- **ABOUT THIS TASK**
From the first line to the last, copy the data below word for word.

- **Collected data**
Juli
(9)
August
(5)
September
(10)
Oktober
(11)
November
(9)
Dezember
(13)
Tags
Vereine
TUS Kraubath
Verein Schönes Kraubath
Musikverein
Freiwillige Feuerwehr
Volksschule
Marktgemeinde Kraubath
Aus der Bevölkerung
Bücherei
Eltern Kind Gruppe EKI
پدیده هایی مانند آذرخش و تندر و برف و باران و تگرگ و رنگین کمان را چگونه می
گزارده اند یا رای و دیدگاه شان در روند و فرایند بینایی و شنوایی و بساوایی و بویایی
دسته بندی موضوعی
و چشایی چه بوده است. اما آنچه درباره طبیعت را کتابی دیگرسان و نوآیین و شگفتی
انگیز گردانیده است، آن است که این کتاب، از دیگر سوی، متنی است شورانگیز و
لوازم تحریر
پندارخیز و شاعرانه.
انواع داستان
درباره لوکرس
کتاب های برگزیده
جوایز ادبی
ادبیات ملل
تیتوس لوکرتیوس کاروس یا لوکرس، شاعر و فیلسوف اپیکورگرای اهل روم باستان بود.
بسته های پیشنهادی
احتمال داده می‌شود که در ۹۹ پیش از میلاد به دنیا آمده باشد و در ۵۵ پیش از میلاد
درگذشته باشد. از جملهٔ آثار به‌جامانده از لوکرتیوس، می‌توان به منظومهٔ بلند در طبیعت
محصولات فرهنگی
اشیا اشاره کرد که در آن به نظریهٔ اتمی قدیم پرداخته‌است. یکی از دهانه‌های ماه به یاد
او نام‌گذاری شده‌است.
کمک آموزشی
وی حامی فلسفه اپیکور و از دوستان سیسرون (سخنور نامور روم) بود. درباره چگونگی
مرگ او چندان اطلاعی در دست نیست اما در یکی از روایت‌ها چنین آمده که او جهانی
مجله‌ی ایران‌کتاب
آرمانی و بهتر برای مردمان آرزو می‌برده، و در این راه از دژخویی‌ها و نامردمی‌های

- **PROBLEM SOLUTION**
Juli
(9)
August
(5)
September
(10)
Oktober
(11)
November
(9)
Dezember
(13)
Tags
Vereine
TUS Kraubath
Verein Schönes Kraubath
Musikverein
Freiwillige Feuerwehr
Volksschule
Marktgemeinde Kraubath
Aus der Bevölkerung
Bücherei
Eltern Kind Gruppe EKI
پدیده هایی مانند آذرخش و تندر و برف و باران و تگرگ و رنگین کمان را چگونه می
گزارده اند یا رای و دیدگاه شان در روند و فرایند بینایی و شنوایی و بساوایی و بویایی
دسته بندی موضوعی
و چشایی چه بوده است. اما آنچه درباره طبیعت را کتابی دیگرسان و نوآیین و شگفتی
انگیز گردانیده است، آن است که این کتاب، از دیگر سوی، متنی است شورانگیز و
لوازم تحریر
پندارخیز و شاعرانه.
انواع داستان
درباره لوکرس
کتاب های برگزیده
جوایز ادبی
ادبیات ملل
تیتوس لوکرتیوس کاروس یا لوکرس، شاعر و فیلسوف اپیکورگرای اهل روم باستان بود.
بسته های پیشنهادی
احتمال داده می‌شود که در ۹۹ پیش از میلاد به دنیا آمده باشد و در ۵۵ پیش از میلاد
درگذشته باشد. از جملهٔ آثار به‌جامانده از لوکرتیوس، می‌توان به منظومهٔ بلند در طبیعت
محصولات فرهنگی
اشیا اشاره کرد که در آن به نظریهٔ اتمی قدیم پرداخته‌است. یکی از دهانه‌های ماه به یاد
او نام‌گذاری شده‌است.
کمک آموزشی
وی حامی فلسفه اپیکور و از دوستان سیسرون (سخنور نامور روم) بود. درباره چگونگی
مرگ او چندان اطلاعی در دست نیست اما در یکی از روایت‌ها چنین آمده که او جهانی
مجله‌ی ایران‌کتاب
آرمانی و بهتر برای مردمان آرزو می‌برده، و در این راه از دژخویی‌ها و نامردمی‌های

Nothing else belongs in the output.